[Data taken from a collection]
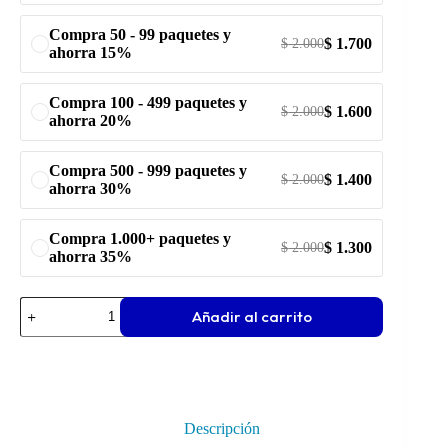
Compra 50 - 99 paquetes y
$
1.700
$
2.000
ahorra 15%
Compra 100 - 499 paquetes y
$
1.600
$
2.000
ahorra 20%
Compra 500 - 999 paquetes y
$
1.400
$
2.000
ahorra 30%
Compra 1.000+ paquetes y
$
1.300
$
2.000
ahorra 35%
Añadir al carrito
Descripción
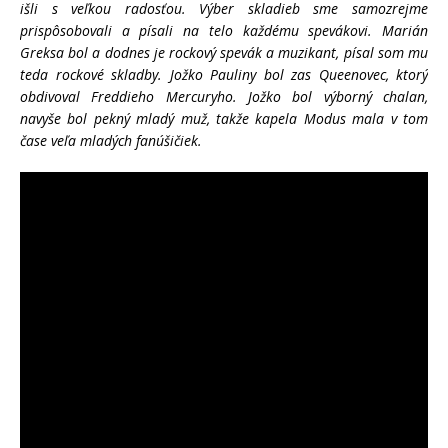
išli s veľkou radosťou. Výber skladieb sme samozrejme
prispôsobovali a písali na telo každému spevákovi. Marián
Greksa bol a dodnes je rockový spevák a muzikant, písal som mu
teda rockové skladby. Jožko Pauliny bol zas Queenovec, ktorý
obdivoval Freddieho Mercuryho. Jožko bol výborný chalan,
navyše bol pekný mladý muž, takže kapela Modus mala v tom
čase veľa mladých fanúšičiek.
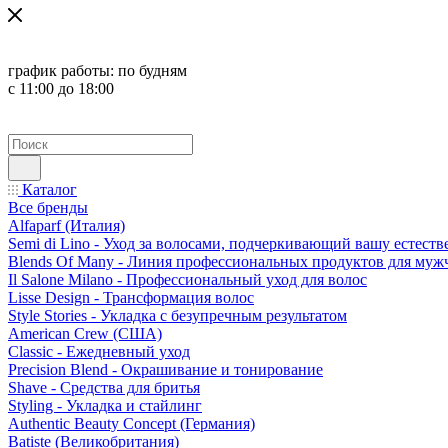
график работы:
по будням
с 11:00 до 18:00
Каталог
Все бренды
Alfaparf (Италия)
Semi di Lino - Уход за волосами, подчеркивающий вашу естест
Blends Of Many - Линия профессиональных продуктов для муж
Il Salone Milano - Профессиональный уход для волос
Lisse Design - Трансформация волос
Style Stories - Укладка с безупречным результатом
American Crew (США)
Classic - Ежедневный уход
Precision Blend - Окрашивание и тонирование
Shave - Средства для бритья
Styling - Укладка и стайлинг
Authentic Beauty Concept (Германия)
Batiste (Великобритания)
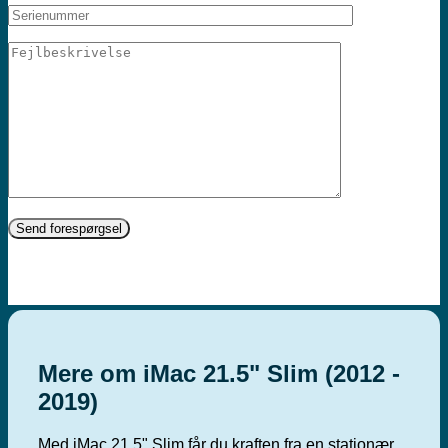
Mere om iMac 21.5" Slim (2012 -
2019)
Med iMac 21.5" Slim får du kraften fra en stationær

**Exercise objective**
Please reproduce, word for word, the lines of the records from the line containing "Mere om iMac" through the end of the records, including both of those lines.

**Solution to this exercise**
Mere om iMac 21.5" Slim (2012 -
2019)
Med iMac 21.5" Slim får du kraften fra en stationær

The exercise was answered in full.